In this tutorial, students will investigate the rich artistic consequences — in architecture, manuscript illumination, mosaic, sculpture, panel painting, fresco, metalwork, and other minor arts — of European contact with the Eastern Mediterranean between approximately 300 and 1450 CE. From the beginnings of Christianity, pilgrims from Europe made the long journey to sacred sites in the Holy Land (extending across parts of present-day Egypt, Israel, Syria, and Turkey). When these sites became less accessible with the spread of Islam in the seventh century, Europeans sought to recreate the sites at home. Later, from 1095 onward, Christian Europeans attempted to reclaim and hold the Holy Land from non-Christians by force, through an ill-fated series of five major and several lesser “crusades.” Over the centuries, before, during, and after the Crusades, exposure to the peoples, ideas, and cultures of the Eastern Mediterranean also came through trade and through the travel and settlement of non-Europeans in Europe itself, particularly in Spain, Sicily, and Venice. Together, through open discussion, we will explore artistic production within each of these different cross-cultural contexts of East-West encounter. In the process, we will reflect on how art could function as a conduit for the exchange of ideas in the Middle Ages, and how it could be used both to negotiate and to intensify cultural difference.

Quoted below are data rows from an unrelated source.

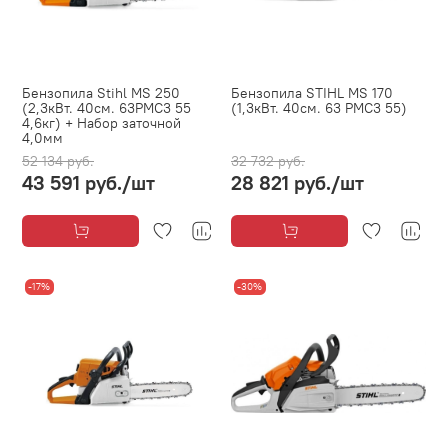
Бензопила Stihl MS 250
Бензопила STIHL MS 170
(2,3кВт. 40см. 63PMC3 55
(1,3кВт. 40см. 63 PMC3 55)
4,6кг) + Набор заточной
4,0мм
52 134 руб.
32 732 руб.
43 591 руб.
/шт
28 821 руб.
/шт
-17%
-30%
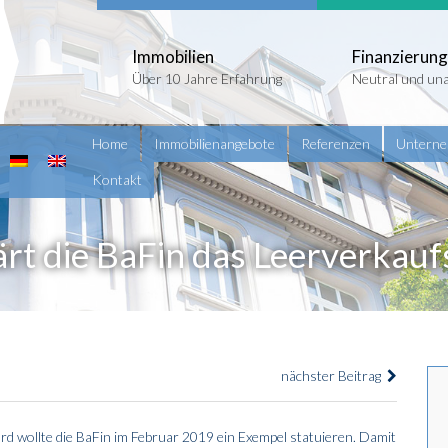
Immobilien
Finanzierung
Über 10 Jahre Erfahrung
Neutral und un
Home
Immobilienangebote
Referenzen
Untern
Kontakt
ärt die BaFin das Leerverkau
nächster Beitrag
rd wollte die BaFin im Februar 2019 ein Exempel statuieren. Damit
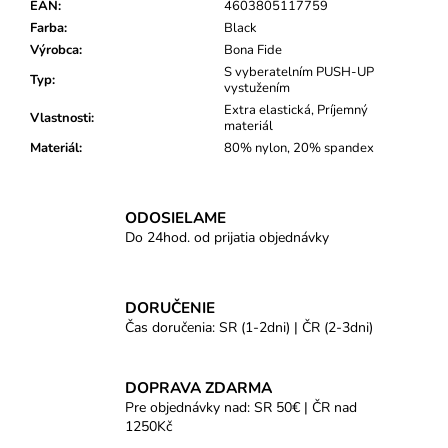
EAN
:
4603805117759
Farba
:
Black
Výrobca
:
Bona Fide
S vyberatelním PUSH-UP
Typ
:
vystužením
Extra elastická, Príjemný
Vlastnosti
:
materiál
Materiál
:
80% nylon, 20% spandex
ODOSIELAME
Do 24hod. od prijatia objednávky
DORUČENIE
Čas doručenia: SR (1-2dni) | ČR (2-3dni)
DOPRAVA ZDARMA
Pre objednávky nad: SR 50€ | ČR nad
1250Kč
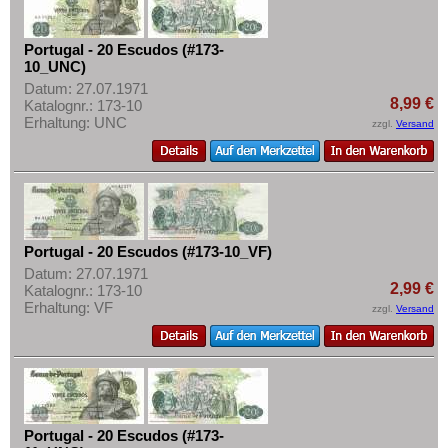
Portugal - 20 Escudos (#173-
10_UNC)
Datum: 27.07.1971
8,99 €
Katalognr.: 173-10
Erhaltung: UNC
zzgl.
Versand
Portugal - 20 Escudos (#173-10_VF)
Datum: 27.07.1971
2,99 €
Katalognr.: 173-10
Erhaltung: VF
zzgl.
Versand
Portugal - 20 Escudos (#173-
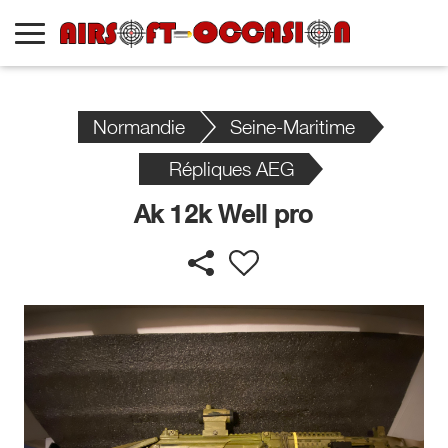
Normandie
Seine-Maritime
Répliques AEG
Ak 12k Well pro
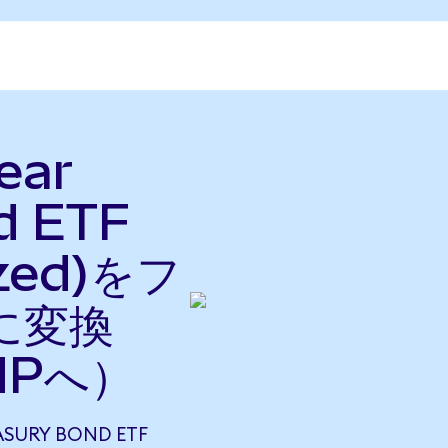
ear
d ETF
ized)をフ
に変換
HPへ）
EASURY BOND ETF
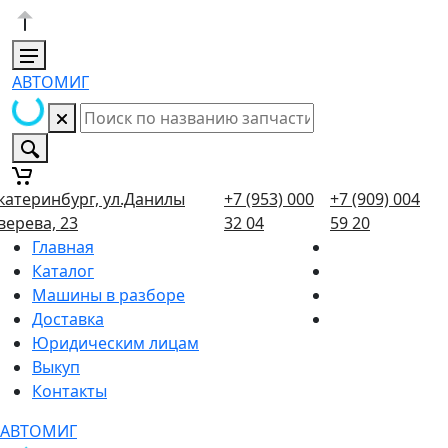
АВТОМИГ
катеринбург, ул.Данилы
+7 (953) 000
+7 (909) 004
верева, 23
32 04
59 20
Главная
Каталог
Машины в разборе
Доставка
Юридическим лицам
Выкуп
Контакты
АВТОМИГ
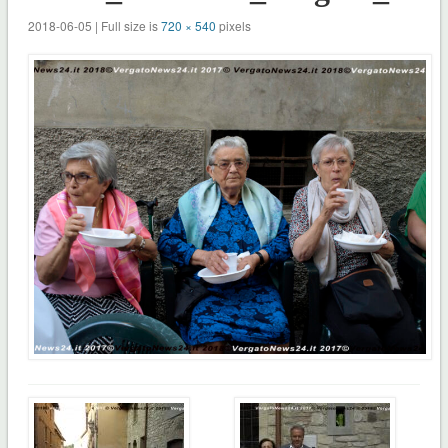
2018-06-05 | Full size is
720 × 540
pixels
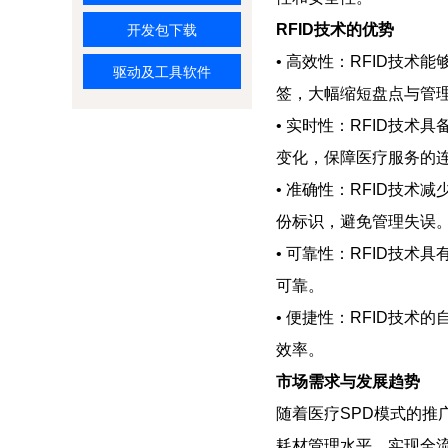
RFID技术的优势
开发包下载
• 高效性：RFID技
驱动及工具软件
签，大幅缩短盘点与管
• 实时性：RFID技
变化，保障医疗服务的
• 准确性：RFID技
份标识，避免管理失误
• 可靠性：RFID技
可靠。
• 便捷性：RFID技
效率。
市场需求与发展趋势
随着医疗SPD模式的推
耗材管理水平，实现全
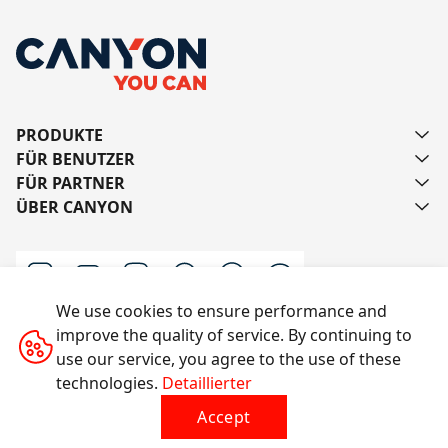
PRODUKTE
FÜR BENUTZER
FÜR PARTNER
ÜBER CANYON
We use cookies to ensure performance and
improve the quality of service. By continuing to
Schreiben Sie uns
use our service, you agree to the use of these
technologies.
Detaillierter
Accept
Alle Rechte vorbehalten © 2014-2026 CANYON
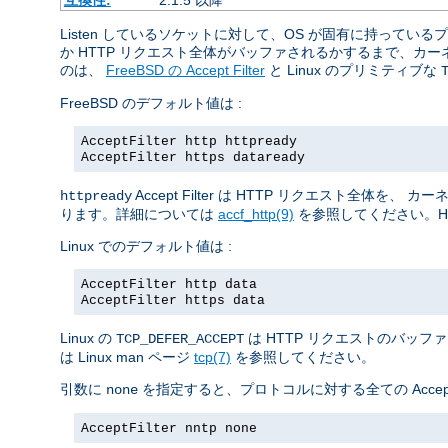
Listen しているソケットに対して、OS が固有に持っ
か HTTP リクエスト全体がバッファされるかするまで、
のは、
FreeBSD の Accept Filter
と Linux のプリミティブな
FreeBSD のデフォルト値は :
AcceptFilter http httpready
AcceptFilter https dataready
Accept Filter は HTTP リクエスト
httpready
ります。詳細については
accf_http(9)
を参照してください。H
Linux でのデフォルト値は :
AcceptFilter http data
AcceptFilter https data
Linux の
は HTTP リクエストのバッフ
TCP_DEFER_ACCEPT
は Linux man ページ
tcp(7)
を参照してください。
引数に
を指定すると、プロトコルに対する全ての Accept 
none
AcceptFilter nntp none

Grading: no pass/fail option,
no fifth course option
participation in discussion; five 5-7-page tutorial papers (one of which will be revised as a final writing assignment); five 1-2-page response papers
First- and second-year students, but open to all
This course is cross-listed and the prefixes carry the following divisional credit:
In this tutorial, students will develop skills of critical reading and focus on how to craft clear and persuasive arguments of their own. To help them achieve these goals, they will receive timely comments on their written work, especially the five 5-7-page papers they will submit, with suggestions for improvement.